◆ BRIEF 1: Report every line in the records below that contains the word "Strategic".

Tuesday 11:15 a.m.
This video shows how the weather should behave in the aftermath of Sandy:
Stories, accounts, memories and nightmares associated with Sandy will be told for a long time. It has been an epic storm. The utter devastation in the New York City area looks like it came out of a movie, except the set is real, as is the suffering.
The storm will continue to weaken slowly during the next few days as it drifts to the northeast along with the upper-air storm that "captured" it. It was in some ways a repeat of the October 1991 Perfect Storm, except Sandy came ashore; the Perfect Storm did not.
I just got off the phone with one of our key radio group in West Virginia (Metro Radio News), and we were talking about the heavy snow in their mountains. In parts of Tucker, Pocahontas and Randolf counties, higher elevations have been buried by 3 feet of heavy, wet snow. They had interviewed a couple from D.C. who had decided to "drive west to get out of the way of Sandy" and wound up stuck in the West Virginia snowstorm.
At Chicago, the National Weather Service office said their "south buoy" in Lake Michigan had recorded a tie for second place for the highest wave ever recorded there... just over 20 feet.
With the disaster declarations, President Obama has again joined with his predecessors dating back to the 1920s in federal disaster assistance. The first widespread deployment of such assistance began at the insistence of Herbert Hoover (in advising President Coolidge) in the wake of the great Mississippi River Flood of 1927. Hoover's work and leadership during that flood was said to help his bid for the presidency the following year.
As of 11 a.m., Sandy was centered southwest of the middle of Pennsylvania, as shown on this pressure map.

In the Northeast, a high pressure area now in control will be reinforced by another high from northeastern Canada. In the "what could go wrong?" department, a batch of cloudiness has appeared east of New England and has been spreading southwestward toward the New Jersey coast this morning.

◆ RECORDED DATA:

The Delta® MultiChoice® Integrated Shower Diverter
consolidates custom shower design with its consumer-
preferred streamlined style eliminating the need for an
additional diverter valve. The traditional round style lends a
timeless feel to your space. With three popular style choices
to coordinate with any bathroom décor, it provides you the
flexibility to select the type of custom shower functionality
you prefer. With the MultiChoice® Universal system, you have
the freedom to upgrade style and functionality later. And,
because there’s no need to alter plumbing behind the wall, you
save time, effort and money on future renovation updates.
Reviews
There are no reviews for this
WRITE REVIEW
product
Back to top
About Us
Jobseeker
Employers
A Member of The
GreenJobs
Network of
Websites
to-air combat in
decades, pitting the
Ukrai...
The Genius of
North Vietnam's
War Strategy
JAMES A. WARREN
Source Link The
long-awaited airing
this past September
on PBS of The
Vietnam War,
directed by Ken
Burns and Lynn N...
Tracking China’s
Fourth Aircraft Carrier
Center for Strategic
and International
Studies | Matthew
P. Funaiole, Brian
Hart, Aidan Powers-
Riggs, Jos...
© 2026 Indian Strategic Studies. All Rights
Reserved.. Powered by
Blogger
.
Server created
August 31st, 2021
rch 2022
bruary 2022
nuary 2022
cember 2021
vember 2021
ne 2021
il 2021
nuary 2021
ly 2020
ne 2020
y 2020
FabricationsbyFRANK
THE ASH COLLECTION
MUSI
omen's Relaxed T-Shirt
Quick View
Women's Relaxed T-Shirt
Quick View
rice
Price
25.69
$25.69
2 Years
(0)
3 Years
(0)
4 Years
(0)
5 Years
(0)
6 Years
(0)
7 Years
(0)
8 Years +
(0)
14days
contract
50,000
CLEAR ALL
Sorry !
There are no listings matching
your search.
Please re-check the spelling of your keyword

◆ BRIEF 2: According to the post about Sandy above, how much snow buried the higher elevations in parts of Tucker, Pocahontas and Randolf counties?

◆ WRITTEN RESPONSE 1:
Center for Strategic
© 2026 Indian Strategic Studies. All Rights

◆ WRITTEN RESPONSE 2: 3 feet of heavy, wet snow.